Despite her long repertoire of accolades, Mankiller has been conveniently missing from historical rhetoric, which director and producer Valerie Red-Horse and producer Gale Anne Hurd hope to alter. "With MANKILLER, I want to tell an incredible, but true story about a woman who challenged the status quo," said Hurd. "She was a role model and a true champion of her people." The two producers ultimately hope to pay homage to Mankiller's dedication to actively supporting and defending her people, and reconstruct the lost story of an individual who was never truly appreciated for her feats.
From experiencing relocations under government mandates and the U.S.' tense relations with the Cherokee people, Mankiller fostered a strong political mind and revolutionary attitude, which was the fiery mindset she held onto when she came into office in 1985. Since her time in service, Mankiller lifted up the Cherokee nation to become the strongest Native American tribe in the country, and moved them closer toward self-dependence through targeted economic and healthcare programs.
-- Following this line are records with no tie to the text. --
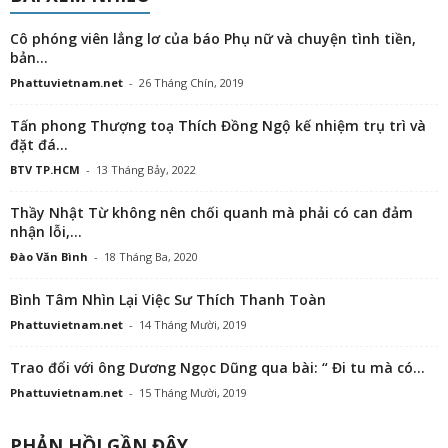
Cô phóng viên lẳng lơ của báo Phụ nữ và chuyện tình tiền,
bản...
Phattuvietnam.net
-
26 Tháng Chín, 2019
Tấn phong Thượng toạ Thích Đồng Ngộ kế nhiệm trụ trì và
đặt đá...
BTV TP.HCM
-
13 Tháng Bảy, 2022
Thầy Nhật Từ không nên chối quanh mà phải có can đảm
nhận lỗi,...
Đào Văn Bình
-
18 Tháng Ba, 2020
Bình Tâm Nhìn Lại Việc Sư Thích Thanh Toàn
Phattuvietnam.net
-
14 Tháng Mười, 2019
Trao đổi với ông Dương Ngọc Dũng qua bài: “ Đi tu mà có...
Phattuvietnam.net
-
15 Tháng Mười, 2019
PHẢN HỒI GẦN ĐÂY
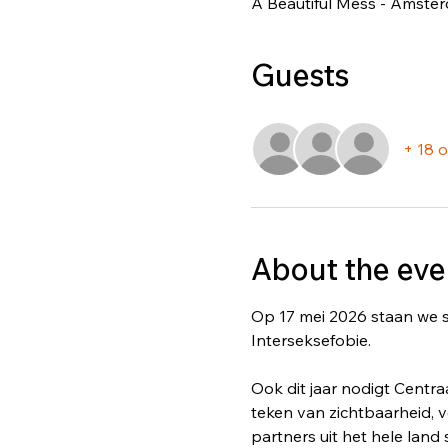
A Beautiful Mess - Amste
Guests
+ 18 
About the eve
Op 17 mei 2026 staan we sa
Interseksefobie.
Ook dit jaar nodigt Centra
teken van zichtbaarheid, 
partners uit het hele land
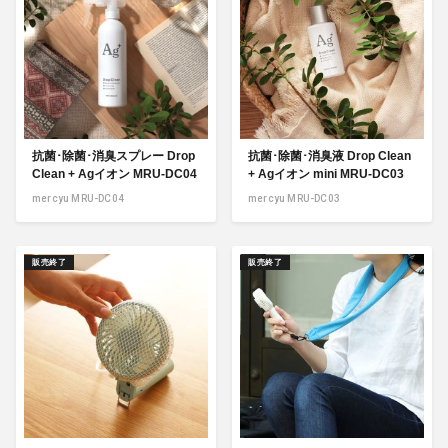
抗菌･除菌･消臭スプレー Drop
抗菌･除菌･消臭液 Drop Clean
Clean + Agイオン MRU-DC04
+ Agイオン mini MRU-DC03
mercyu MRU-DC04
mercyu MRU-DC03
販売終了
販売終了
In a broader sense, Mankiller simply gave her people more reasons to be prideful of their culture and history.
Still, Mankiller is not a name familiar to the public. “When most people think of prominent Native American women, they think of Pocahontas and Sacagawea," said Hurd. "It’s a shame that Wilma Mankiller is not a household name, given all she accomplished as an activist and political leader.”
For Red-Horse, who is also of Cherokee descent and spearheads her own production company to unearth inspiring stories of Native Americans, and Hurd, this documentary represents more than the desire to tell a compelling life's story; the film represents the "danger of losing her story in time" and the need to make the name Wilma Mankiller concrete and recognizable.
Hurd, the executive producer of The Walking Dead, with actor Steven Yeun who plays Glenn Rhee on the show.
To continue their passion and ensure that this documentary comes to fruition, Red-Horse and Hurd created a Kickstarter fund, which attests to their deep-rooted understanding and appreciation for Mankiller's accomplishments, and the willingness to introduce a character who is foreign and can, at times, feel uncomfortable to get to know. “Fundraising through Kickstarter is as much about building a community around Wilma’s story as it is [about] making the film itself," said Hurd. "It's incredibly inspiring to have people in your corner from the very beginning.”
The fund, which hopes to meet its goal of $150,000, is currently accepting donations, and will remain open until April 8.